◆ **HOW TO COMPLETE THIS TASK**
Print, please, the line that contains "X112995000Y-93300000D01*" and each line after it to the end of the entries, unchanged and with nothing else.

--------------------

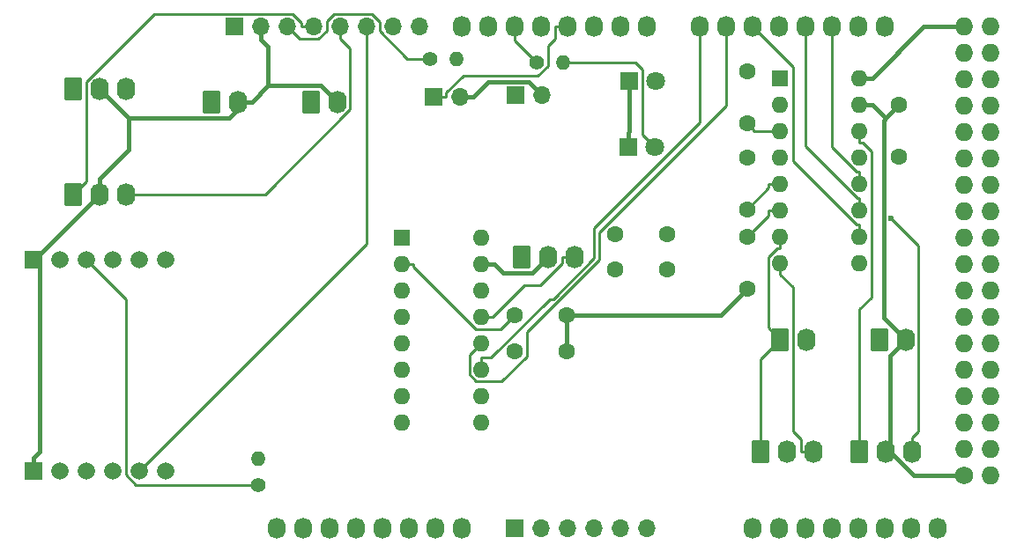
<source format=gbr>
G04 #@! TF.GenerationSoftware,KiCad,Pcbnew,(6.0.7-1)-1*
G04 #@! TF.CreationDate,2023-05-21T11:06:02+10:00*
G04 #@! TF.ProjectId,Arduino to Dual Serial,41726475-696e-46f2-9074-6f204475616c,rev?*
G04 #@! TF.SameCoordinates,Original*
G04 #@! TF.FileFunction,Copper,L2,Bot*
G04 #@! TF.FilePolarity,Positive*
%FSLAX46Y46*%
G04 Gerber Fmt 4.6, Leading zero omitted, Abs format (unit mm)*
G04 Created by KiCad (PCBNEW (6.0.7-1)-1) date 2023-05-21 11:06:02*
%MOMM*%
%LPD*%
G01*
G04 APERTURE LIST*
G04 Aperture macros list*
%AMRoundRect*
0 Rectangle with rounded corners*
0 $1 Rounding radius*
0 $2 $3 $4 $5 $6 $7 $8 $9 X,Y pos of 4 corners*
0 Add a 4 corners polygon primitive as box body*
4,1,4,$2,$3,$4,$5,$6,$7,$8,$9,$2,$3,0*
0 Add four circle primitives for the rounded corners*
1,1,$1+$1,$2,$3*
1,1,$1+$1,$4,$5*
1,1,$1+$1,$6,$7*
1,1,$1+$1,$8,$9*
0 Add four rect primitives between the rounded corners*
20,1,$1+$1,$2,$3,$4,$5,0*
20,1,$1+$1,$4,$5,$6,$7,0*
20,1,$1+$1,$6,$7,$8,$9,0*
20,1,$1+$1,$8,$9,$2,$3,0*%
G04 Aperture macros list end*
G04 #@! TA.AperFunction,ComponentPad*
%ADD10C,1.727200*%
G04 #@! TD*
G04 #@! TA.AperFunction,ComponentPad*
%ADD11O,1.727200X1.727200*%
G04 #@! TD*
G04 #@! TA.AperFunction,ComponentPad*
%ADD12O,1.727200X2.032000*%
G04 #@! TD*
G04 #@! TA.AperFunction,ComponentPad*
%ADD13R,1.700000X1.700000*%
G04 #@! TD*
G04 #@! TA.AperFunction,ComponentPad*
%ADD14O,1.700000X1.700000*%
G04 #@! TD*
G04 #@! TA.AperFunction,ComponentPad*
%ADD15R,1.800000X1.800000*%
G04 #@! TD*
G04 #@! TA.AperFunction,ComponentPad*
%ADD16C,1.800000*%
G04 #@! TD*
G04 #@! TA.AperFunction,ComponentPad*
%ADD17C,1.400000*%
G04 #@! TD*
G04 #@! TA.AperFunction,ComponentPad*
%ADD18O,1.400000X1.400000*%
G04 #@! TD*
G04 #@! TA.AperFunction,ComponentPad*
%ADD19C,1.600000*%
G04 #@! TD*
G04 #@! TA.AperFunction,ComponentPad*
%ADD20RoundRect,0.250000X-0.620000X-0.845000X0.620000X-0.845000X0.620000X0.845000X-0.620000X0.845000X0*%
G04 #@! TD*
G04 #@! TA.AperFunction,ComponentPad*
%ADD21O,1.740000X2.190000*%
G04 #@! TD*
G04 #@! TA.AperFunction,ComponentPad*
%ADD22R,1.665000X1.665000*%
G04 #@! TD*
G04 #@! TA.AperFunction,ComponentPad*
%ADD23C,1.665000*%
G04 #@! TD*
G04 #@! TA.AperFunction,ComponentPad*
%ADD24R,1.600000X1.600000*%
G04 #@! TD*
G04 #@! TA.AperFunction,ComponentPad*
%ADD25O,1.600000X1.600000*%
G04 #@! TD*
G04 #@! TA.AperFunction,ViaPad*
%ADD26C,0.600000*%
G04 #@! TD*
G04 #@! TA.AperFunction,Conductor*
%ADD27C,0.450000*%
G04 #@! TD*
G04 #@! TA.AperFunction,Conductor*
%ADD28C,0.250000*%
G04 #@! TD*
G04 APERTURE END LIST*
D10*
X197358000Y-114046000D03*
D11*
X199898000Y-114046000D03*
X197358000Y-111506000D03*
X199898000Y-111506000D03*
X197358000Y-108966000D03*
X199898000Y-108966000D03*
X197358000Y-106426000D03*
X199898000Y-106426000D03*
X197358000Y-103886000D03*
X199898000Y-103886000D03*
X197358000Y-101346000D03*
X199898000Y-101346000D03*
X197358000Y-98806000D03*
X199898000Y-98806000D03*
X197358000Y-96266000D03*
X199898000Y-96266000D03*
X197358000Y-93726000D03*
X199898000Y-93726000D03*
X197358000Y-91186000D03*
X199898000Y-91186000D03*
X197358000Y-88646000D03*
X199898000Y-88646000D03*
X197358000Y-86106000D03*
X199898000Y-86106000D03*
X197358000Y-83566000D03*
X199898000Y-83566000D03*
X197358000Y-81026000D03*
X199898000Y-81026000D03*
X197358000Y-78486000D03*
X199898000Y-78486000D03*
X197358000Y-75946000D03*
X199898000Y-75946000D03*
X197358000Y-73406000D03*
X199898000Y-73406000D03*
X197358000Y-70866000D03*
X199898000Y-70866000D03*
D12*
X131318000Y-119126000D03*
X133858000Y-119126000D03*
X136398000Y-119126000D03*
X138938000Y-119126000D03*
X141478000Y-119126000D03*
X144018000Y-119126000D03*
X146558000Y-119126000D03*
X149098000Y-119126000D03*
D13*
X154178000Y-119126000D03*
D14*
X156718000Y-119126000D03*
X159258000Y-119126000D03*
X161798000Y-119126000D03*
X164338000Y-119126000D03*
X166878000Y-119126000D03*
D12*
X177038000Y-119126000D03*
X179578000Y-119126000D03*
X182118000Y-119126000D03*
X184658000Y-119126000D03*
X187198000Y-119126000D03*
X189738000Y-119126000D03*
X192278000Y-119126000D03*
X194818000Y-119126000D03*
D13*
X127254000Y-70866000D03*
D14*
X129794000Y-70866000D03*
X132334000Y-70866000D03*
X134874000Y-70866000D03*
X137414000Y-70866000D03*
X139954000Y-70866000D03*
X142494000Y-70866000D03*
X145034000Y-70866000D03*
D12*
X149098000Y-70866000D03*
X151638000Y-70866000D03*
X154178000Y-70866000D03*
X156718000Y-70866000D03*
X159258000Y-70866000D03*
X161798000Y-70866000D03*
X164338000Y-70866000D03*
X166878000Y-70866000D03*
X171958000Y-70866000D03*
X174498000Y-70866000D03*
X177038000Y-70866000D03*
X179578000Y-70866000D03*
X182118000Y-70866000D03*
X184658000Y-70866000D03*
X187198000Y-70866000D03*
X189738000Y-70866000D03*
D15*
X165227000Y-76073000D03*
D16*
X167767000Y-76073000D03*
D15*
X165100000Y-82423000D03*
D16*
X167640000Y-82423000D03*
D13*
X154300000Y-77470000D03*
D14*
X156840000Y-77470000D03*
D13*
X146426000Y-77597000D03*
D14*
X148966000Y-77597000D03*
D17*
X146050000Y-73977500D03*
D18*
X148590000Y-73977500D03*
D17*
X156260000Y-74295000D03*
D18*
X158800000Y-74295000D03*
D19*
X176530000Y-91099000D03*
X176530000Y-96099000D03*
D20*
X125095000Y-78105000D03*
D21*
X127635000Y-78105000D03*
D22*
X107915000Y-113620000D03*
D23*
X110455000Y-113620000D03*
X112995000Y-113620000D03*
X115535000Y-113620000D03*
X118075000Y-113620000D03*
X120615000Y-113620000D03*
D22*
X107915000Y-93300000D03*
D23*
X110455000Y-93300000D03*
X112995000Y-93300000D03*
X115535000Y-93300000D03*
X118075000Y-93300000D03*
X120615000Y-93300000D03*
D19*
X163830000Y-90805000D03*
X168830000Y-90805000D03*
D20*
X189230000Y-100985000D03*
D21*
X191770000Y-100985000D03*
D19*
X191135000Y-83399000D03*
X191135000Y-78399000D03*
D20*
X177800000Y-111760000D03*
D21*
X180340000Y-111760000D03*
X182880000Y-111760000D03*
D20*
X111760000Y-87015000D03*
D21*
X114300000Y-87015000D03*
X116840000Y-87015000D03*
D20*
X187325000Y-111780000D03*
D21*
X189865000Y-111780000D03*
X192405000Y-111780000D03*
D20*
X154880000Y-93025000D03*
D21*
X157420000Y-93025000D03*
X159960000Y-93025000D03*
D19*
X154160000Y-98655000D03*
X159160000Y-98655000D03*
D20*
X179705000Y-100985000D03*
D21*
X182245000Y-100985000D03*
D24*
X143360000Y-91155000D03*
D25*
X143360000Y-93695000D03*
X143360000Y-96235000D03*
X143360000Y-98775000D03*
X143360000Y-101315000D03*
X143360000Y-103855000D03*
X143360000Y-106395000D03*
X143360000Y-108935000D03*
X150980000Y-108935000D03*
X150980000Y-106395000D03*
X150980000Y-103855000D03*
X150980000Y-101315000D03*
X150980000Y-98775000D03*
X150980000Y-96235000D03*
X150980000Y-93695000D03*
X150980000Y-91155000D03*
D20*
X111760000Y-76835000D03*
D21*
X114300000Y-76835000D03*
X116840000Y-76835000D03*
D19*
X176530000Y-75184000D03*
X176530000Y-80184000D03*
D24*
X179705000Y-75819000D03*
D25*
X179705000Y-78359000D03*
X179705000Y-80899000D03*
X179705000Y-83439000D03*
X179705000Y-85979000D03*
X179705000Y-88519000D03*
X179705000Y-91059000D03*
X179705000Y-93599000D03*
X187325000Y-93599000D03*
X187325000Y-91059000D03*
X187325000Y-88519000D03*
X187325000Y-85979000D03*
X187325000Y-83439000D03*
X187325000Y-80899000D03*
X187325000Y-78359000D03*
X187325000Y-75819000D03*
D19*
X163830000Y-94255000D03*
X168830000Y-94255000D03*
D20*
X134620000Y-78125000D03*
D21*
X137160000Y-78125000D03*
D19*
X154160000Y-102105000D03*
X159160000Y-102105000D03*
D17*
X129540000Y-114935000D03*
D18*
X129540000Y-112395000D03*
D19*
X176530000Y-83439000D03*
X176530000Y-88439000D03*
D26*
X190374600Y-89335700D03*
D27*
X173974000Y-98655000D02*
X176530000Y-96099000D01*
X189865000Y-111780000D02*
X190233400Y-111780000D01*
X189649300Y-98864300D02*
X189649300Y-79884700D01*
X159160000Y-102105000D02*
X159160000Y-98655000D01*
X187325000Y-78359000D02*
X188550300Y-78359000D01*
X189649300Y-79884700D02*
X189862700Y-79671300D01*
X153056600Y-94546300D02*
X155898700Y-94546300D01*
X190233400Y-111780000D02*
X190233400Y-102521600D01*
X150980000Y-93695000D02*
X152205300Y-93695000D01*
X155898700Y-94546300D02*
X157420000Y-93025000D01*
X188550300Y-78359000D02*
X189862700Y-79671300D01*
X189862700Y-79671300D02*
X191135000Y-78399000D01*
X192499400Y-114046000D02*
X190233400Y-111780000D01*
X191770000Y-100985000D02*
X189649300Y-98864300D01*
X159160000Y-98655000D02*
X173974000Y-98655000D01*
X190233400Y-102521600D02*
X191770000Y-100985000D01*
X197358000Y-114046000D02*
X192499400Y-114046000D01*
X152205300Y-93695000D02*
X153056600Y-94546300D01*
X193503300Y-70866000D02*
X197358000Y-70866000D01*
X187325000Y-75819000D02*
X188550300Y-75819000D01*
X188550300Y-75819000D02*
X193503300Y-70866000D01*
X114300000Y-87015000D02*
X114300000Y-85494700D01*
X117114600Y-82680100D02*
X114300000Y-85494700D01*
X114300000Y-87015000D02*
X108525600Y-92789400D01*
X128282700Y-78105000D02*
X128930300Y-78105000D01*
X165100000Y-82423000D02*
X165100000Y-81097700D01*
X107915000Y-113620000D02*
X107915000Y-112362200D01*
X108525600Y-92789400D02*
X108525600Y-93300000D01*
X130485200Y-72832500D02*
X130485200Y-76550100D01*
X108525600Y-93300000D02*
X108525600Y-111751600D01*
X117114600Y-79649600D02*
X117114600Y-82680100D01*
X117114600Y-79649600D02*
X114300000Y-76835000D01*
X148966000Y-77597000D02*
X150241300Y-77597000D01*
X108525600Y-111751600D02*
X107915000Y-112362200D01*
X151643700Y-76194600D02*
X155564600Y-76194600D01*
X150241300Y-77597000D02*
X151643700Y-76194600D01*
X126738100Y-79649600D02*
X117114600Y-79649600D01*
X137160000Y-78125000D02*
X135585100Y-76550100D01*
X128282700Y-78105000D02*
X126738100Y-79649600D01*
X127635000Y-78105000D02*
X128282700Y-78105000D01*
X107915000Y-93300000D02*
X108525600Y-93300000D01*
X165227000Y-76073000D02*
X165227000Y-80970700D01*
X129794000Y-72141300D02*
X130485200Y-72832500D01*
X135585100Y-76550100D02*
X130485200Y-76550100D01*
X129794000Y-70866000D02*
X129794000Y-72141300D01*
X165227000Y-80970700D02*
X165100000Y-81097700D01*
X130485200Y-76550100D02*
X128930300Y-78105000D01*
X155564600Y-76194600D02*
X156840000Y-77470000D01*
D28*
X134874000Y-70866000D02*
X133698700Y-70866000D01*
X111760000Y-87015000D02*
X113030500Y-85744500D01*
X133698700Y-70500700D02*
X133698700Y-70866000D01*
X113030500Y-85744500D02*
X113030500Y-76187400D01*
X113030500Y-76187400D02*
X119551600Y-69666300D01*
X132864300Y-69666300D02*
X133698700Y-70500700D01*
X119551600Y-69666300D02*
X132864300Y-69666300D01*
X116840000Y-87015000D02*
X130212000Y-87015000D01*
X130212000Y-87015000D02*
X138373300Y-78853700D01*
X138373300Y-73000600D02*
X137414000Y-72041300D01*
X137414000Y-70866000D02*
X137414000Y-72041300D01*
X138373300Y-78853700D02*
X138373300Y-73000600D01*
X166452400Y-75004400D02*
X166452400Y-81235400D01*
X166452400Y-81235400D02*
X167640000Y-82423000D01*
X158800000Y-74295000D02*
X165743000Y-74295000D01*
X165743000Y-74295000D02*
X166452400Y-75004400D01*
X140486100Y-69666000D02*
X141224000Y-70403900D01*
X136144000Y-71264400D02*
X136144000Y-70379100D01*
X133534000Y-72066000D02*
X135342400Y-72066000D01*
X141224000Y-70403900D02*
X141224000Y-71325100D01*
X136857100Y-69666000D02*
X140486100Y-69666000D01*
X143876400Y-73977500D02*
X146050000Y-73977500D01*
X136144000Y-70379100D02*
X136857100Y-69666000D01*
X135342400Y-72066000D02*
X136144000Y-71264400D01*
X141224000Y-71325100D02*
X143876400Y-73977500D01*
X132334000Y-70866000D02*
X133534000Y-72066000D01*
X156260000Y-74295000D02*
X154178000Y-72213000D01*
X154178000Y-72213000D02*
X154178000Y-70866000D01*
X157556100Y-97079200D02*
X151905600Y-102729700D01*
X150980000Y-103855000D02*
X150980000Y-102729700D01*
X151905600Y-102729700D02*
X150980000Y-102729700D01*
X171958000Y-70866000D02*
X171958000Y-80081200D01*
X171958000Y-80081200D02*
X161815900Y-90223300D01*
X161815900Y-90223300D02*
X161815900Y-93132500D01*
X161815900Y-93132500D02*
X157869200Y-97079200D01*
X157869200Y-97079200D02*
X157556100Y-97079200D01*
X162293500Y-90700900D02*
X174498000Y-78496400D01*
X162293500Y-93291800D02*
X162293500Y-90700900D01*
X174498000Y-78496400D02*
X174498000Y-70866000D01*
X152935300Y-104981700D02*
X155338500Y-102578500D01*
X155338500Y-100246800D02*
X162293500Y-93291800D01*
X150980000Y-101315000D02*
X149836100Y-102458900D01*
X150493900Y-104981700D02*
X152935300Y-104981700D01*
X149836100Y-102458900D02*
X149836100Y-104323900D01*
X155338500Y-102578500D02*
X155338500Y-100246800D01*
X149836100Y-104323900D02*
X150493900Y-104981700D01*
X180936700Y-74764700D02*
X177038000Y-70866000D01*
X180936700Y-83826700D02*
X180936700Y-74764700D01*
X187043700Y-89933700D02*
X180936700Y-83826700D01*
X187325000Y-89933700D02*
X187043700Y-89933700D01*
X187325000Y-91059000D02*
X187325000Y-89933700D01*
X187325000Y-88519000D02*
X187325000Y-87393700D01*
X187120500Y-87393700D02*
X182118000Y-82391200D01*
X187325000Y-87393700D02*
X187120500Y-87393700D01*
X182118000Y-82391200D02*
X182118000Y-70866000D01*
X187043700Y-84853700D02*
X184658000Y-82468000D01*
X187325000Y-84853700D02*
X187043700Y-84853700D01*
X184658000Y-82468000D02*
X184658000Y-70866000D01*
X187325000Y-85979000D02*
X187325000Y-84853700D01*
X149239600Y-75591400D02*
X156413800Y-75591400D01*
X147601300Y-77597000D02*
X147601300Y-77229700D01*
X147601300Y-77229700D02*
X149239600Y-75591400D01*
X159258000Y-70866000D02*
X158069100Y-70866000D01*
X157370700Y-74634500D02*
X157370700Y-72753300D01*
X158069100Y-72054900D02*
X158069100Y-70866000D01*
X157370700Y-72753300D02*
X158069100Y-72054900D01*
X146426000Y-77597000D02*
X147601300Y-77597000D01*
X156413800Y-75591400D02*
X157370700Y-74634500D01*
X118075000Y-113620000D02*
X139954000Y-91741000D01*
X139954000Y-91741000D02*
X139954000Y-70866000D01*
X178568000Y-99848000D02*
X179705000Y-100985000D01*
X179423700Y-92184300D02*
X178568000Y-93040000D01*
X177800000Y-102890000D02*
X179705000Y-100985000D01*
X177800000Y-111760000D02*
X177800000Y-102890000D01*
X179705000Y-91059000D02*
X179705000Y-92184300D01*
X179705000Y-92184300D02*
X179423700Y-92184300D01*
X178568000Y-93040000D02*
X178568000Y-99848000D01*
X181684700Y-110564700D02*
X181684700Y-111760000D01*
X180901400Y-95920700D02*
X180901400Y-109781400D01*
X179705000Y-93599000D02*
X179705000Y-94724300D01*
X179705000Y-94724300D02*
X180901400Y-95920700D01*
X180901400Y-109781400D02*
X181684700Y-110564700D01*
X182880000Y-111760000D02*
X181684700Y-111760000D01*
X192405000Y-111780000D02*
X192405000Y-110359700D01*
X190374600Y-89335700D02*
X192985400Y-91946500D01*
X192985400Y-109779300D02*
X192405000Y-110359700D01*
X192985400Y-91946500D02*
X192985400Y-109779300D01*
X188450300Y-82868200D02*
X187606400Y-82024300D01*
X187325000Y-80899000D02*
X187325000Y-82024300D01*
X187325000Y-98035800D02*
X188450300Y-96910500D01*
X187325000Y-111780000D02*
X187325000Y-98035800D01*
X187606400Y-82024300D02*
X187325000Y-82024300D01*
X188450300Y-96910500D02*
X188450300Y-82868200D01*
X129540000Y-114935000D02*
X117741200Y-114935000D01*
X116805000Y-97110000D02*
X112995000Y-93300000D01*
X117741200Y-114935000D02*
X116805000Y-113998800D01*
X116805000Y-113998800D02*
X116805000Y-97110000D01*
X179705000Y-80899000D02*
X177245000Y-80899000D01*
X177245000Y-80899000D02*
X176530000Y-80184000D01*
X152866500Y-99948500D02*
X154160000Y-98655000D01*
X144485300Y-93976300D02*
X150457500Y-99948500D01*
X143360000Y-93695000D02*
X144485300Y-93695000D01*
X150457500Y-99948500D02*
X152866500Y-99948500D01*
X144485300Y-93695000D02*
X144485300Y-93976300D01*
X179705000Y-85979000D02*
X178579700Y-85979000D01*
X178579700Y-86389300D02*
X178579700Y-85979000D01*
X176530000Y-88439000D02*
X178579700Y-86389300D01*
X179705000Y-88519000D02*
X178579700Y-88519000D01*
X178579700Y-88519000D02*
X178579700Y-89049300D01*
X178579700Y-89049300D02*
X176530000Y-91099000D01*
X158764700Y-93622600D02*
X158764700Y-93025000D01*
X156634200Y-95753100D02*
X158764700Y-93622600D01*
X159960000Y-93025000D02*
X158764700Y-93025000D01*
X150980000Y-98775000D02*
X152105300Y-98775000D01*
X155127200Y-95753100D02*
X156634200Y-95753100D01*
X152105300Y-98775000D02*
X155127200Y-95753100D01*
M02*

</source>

--------------------

◆ **COMPLETED TASK**
X112995000Y-93300000D01*
X117741200Y-114935000D02*
X116805000Y-113998800D01*
X116805000Y-113998800D02*
X116805000Y-97110000D01*
X179705000Y-80899000D02*
X177245000Y-80899000D01*
X177245000Y-80899000D02*
X176530000Y-80184000D01*
X152866500Y-99948500D02*
X154160000Y-98655000D01*
X144485300Y-93976300D02*
X150457500Y-99948500D01*
X143360000Y-93695000D02*
X144485300Y-93695000D01*
X150457500Y-99948500D02*
X152866500Y-99948500D01*
X144485300Y-93695000D02*
X144485300Y-93976300D01*
X179705000Y-85979000D02*
X178579700Y-85979000D01*
X178579700Y-86389300D02*
X178579700Y-85979000D01*
X176530000Y-88439000D02*
X178579700Y-86389300D01*
X179705000Y-88519000D02*
X178579700Y-88519000D01*
X178579700Y-88519000D02*
X178579700Y-89049300D01*
X178579700Y-89049300D02*
X176530000Y-91099000D01*
X158764700Y-93622600D02*
X158764700Y-93025000D01*
X156634200Y-95753100D02*
X158764700Y-93622600D01*
X159960000Y-93025000D02*
X158764700Y-93025000D01*
X150980000Y-98775000D02*
X152105300Y-98775000D01*
X155127200Y-95753100D02*
X156634200Y-95753100D01*
X152105300Y-98775000D02*
X155127200Y-95753100D01*
M02*

</source>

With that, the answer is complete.